WHAT YOU WILL DO
Rewrite everything from "A new polymer-based" down to "low noise disturbance." in the excerpt on the polymer-based modulator, putting "data capacity" in place of "bandwidth".

### EXCERPT PROVIDED ###

Government-funded academia team generates breakthrough that may help eliminate fiber bottlenecks and open new applications.

A new polymer-based electro-optic modulator may provide fiber optic networks with an order of magnitude increase in bandwidth that could clear the way for applications ranging from broadband Internet access to full-scale holographic projection currently found in science fiction television programs. Developed in a joint research effort by scientists at the University of Southern California (USC), Los Angeles, and the University of Washington, Seattle, the new technology also uses less power than present-generation modulators and features low noise disturbance.

Near-term benefits could be realized in systems such as large communications networks, electrically steered antennas and radar transmitters, and optical gyroscopes in airborne guidance systems. For the long term, the technology has the potential to open up as many new applications as emerged from the development of silicon semiconductors some 30 years ago.

The niche technology can provide rapid results in very-high-bandwidth fiber optic communications. This type of modulator serves as the interface that places electronic data onto an optical carrier for transmission across a fiber optic network. As more telecommunications customers demand high-bandwidth links such as digital subscriber line (DSL) to the home, fiber optic systems increasingly are hard pressed to meet these demands. The new modulator moves this accumulated data from individual users onto fiber optic networks.

“The biggest problem in telecommunications is the I/O [input/output] problem,” states Dr. Larry R. Dalton, professor of chemistry and engineering at both the University of Washington and USC, and head of the multisite team that developed the technology. “How do we go from the electrical domain to the appropriate transport domain?”

### RECORD EXCERPTS ###

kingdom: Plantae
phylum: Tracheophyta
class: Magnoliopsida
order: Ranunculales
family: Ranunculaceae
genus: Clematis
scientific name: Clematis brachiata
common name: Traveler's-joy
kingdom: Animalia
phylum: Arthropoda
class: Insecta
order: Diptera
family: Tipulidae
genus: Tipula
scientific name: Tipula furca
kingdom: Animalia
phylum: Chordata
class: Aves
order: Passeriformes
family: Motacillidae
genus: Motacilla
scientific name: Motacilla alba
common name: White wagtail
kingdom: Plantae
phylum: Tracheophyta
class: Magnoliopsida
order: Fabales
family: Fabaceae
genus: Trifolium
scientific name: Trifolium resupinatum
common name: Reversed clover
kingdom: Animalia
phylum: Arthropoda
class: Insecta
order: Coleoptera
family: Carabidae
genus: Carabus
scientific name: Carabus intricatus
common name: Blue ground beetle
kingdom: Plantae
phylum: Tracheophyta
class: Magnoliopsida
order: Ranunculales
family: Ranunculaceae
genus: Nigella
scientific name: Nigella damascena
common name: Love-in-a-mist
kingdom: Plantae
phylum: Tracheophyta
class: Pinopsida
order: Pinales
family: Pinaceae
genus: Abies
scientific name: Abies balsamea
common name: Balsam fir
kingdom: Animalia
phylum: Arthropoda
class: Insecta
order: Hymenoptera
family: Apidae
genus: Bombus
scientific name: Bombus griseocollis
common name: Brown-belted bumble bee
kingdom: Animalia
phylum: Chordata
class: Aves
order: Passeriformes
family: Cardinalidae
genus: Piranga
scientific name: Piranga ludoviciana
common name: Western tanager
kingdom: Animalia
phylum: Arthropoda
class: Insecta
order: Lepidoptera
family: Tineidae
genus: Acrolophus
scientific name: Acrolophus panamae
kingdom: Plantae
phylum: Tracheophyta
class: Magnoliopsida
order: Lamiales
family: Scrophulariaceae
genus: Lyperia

###

THE ANSWER
A new polymer-based electro-optic modulator may provide fiber optic networks with an order of magnitude increase in data capacity that could clear the way for applications ranging from broadband Internet access to full-scale holographic projection currently found in science fiction television programs. Developed in a joint research effort by scientists at the University of Southern California (USC), Los Angeles, and the University of Washington, Seattle, the new technology also uses less power than present-generation modulators and features low noise disturbance.